Feed babies who suffer from colic small, frequent meals rather than large ones to minimize gas. Be in a relaxed state when feeding the baby as babies pick up on your stress and tension. Keep the baby’s head above the feet when feeding, which allows burps to be released more easily.
After you’ve tried everything, it might just be time to drink a cup of relaxing tea yourself!
Moisturizing Cradle Cap
Cradle cap is a type of infantile seborrheic dermatitis caused by overactive sebaceous glands or in some cases by a yeast called Pityrosporum ovale. It is not caused by poor hygiene. Babies may have flaking of the skin and redness on the scalp and head and also under the arms and groin area. It is not itchy, contagious or painful and tends to bother the parents more than the child. It usually begins between two weeks and three months of age and can last until the toddler stage.
You can try supplements when you are nursing; add two omega-3 capsules and burdock root tea to your daily diet to respectively help in fat metabolism as well as in controlling any fungus, as poor fat metabolism and yeast overgrowth can be causes for cradle cap. Another thrifty cure is to give the baby an oatmeal bath. Tie oatmeal in a square of cheesecloth with string, and add it to your baby’s bath. Use the oatmeal that exudes from it to wash your baby’s scalp.

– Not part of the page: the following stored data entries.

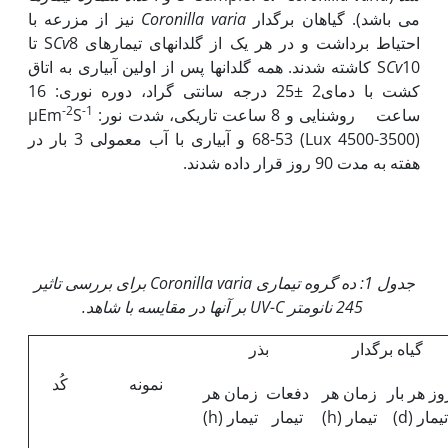
می باشد). گیاهان برگدار
Coronilla varia
نیز از مزرعه با
احتیاط برداشت و در هر یک از گلدان­های تیمارهای S
Cv
8 تا
Cv
S
10 کاشته شدند. همه گلدان­ها پس از اولین آبیاری به اتاق
کشت با دمای2 ±25 درجه سانتی گراد، دوره نوری: 16
-2
-1
ساعت روشنایی و 8 ساعت تاریکی، شدت نور: µEm
S
68-53 (Lux 4500-3500) و آبیاری با آب معمولی 3 بار در
هفته به مدت 90 روز قرار داده شدند.
جدول 1: ده گروه تیماری
Coronilla varia
برای بررسی ت
ا
ثیر
245 نانومتر
UV-C
بر آنها در مقایسه با شاهد.
گیاه برگدار
بذر
نمونه
کُد
وز هر بار
زمان هر
دفعات
زمان هر
تیمار (d)
تیمار (h)
تیمار
تیمار (h)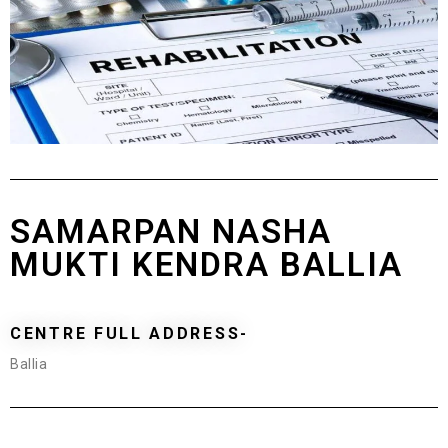
SAMARPAN NASHA
MUKTI KENDRA BALLIA
CENTRE FULL ADDRESS-
Ballia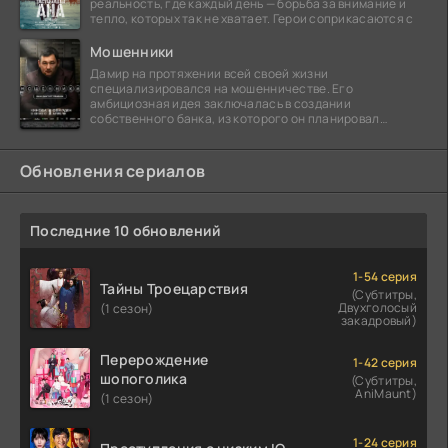
реальность, где каждый день — борьба за внимание и
тепло, которых так не хватает. Герои соприкасаются с
Мошенники
Дамир на протяжении всей своей жизни
специализировался на мошенничестве. Его
амбициозная идея заключалась в создании
собственного банка, из которого он планировал
похитить миллиарды долларов. Однако,
Обновления сериалов
Последние 10 обновлений
1-54 серия
Тайны Троецарствия
(Субтитры,
Двухголосый
(1 сезон)
закадровый)
Перерождение
1-42 серия
шопоголика
(Субтитры,
AniMaunt)
(1 сезон)
1-24 серия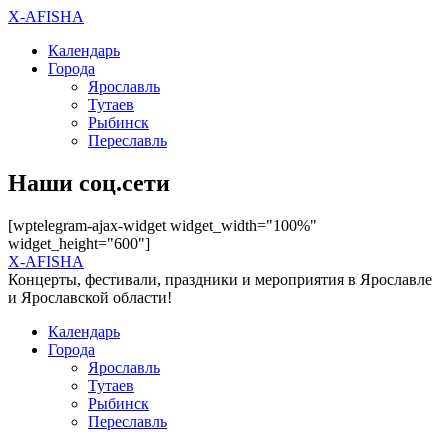
X-AFISHA
Календарь
Города
Ярославль
Тутаев
Рыбинск
Переславль
Наши соц.сети
[wptelegram-ajax-widget widget_width="100%"
widget_height="600"]
X-AFISHA
Концерты, фестивали, праздники и мероприятия в Ярославле
и Ярославской области!
Календарь
Города
Ярославль
Тутаев
Рыбинск
Переславль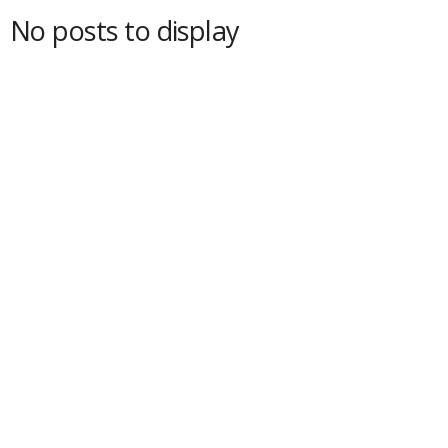
No posts to display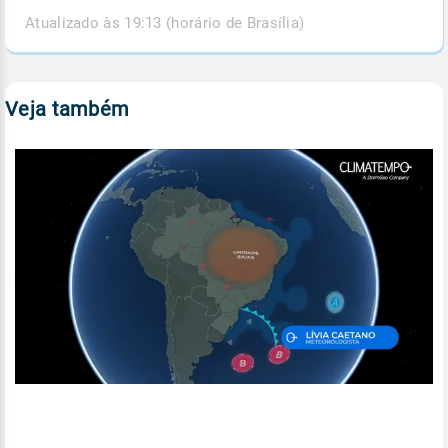
Atualizado às 19:13 (horário de Brasília)
Veja também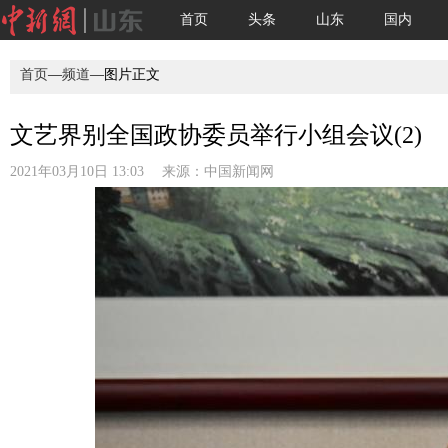
首页
头条
山东
国内
首页
—
频道
—图片正文
文艺界别全国政协委员举行小组会议(2)
2021年03月10日 13:03 来源：
中国新闻网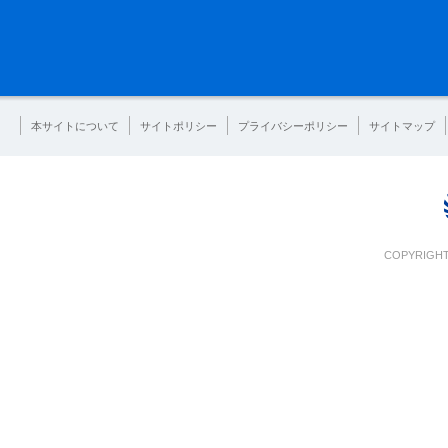
本サイトについて
サイトポリシー
プライバシーポリシー
サイトマップ
COPYRIGHT 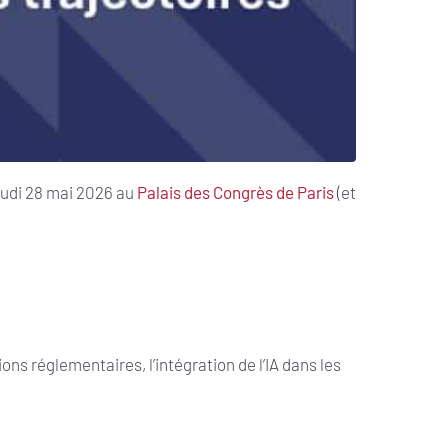
eudi 28 mai 2026 au
Palais des Congrès de Paris
(et
s réglementaires, l’intégration de l’IA dans les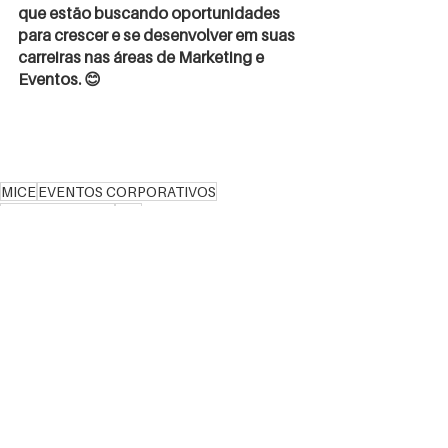
que estão buscando oportunidades 
para crescer e se desenvolver em suas 
carreiras nas áreas de Marketing e 
Eventos. 😊
MICE
EVENTOS CORPORATIVOS
ROBERTA NONIS
ROI
PROFISSIONAL DE EVENTOS
FERNÃO LOUREIRO
PROFISSIONAL DE MARKETING
CRESCIMENTO NA CARREIRA
MEETING PLANNER
EVENTOS
ROI EM EVENTOS
MERCADO MICE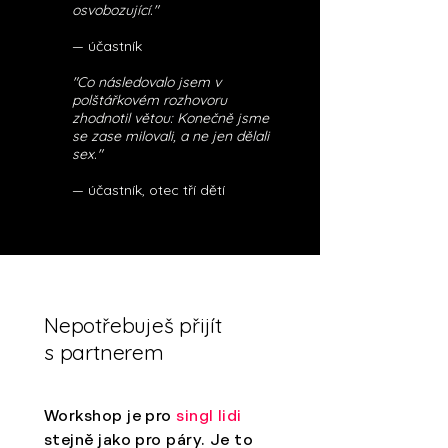
osvobozující."
— účastník
"Co následovalo jsem v
polštářkovém rozhovoru
zhodnotil větou: Konečně jsme
se zase milovali, a ne jen dělali
sex."
— účastník, otec tří dětí
Nepotřebuješ přijít
s partnerem
Workshop je pro
singl lidi
stejně jako pro páry. Je to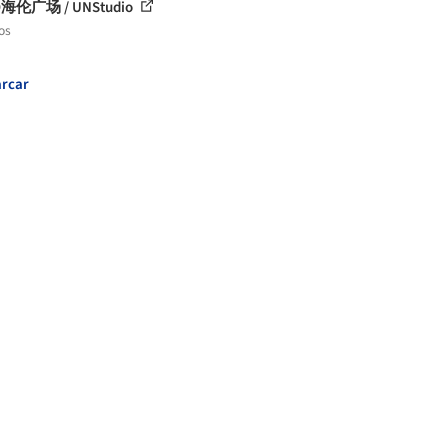
海伦广场 / UNStudio
os
rcar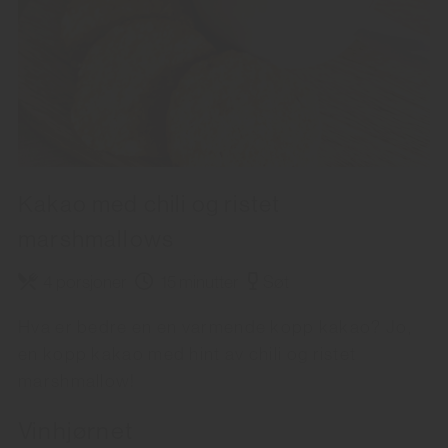
Kakao med chili og ristet
marshmallows
4 porsjoner
15 minutter
Søt
Hva er bedre en en varmende kopp kakao? Jo,
en kopp kakao med hint av chili og ristet
marshmallow!
Vinhjørnet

At night, rub the baby’s scalp with 1 teaspoon of olive oil or coconut oil scented with 3 drops lavender or rosemary essential oil. You’ll also want to avoid using harsh soaps and shampoos on the baby. Instead, wash the baby’s scalp with a tepid tea of burdock root, chamomile, chickweed, meadowsweet or violet leaf. Leave the tea on the scalp and when it is dry, apply some cocoa butter on the scalp to soften the crusts. Use a fine-tooth comb to loosen the afflicted spots.
Diaper Rash Remedies
Painful diaper rash can occur when either the mother’s or the baby’s diet is overly acidic. It may indicate that tomatoes, citrus products, sweets and even fruits are being overconsumed. To heal diaper rash, as a first step, keep the baby’s bottom diaper-free as much as possible, ideally exposed to sunlight, and change the diapers more often.
Try applying plain yogurt to your baby’s bottom to help clear up a persistent diaper rash. Also consider giving your baby an internal probiotic supplement that is formulated for infants. (Nursing mothers may also want to use an adult acidophilus supplement.) Acidophilus, a type of probiotic, is a friendly bacteria that naturally occurs in yogurt. Since many diaper rash conditions can be due to yeast overgrowth, this is balanced by the probiotics. You can also apply calendula salve to your baby’s bottom.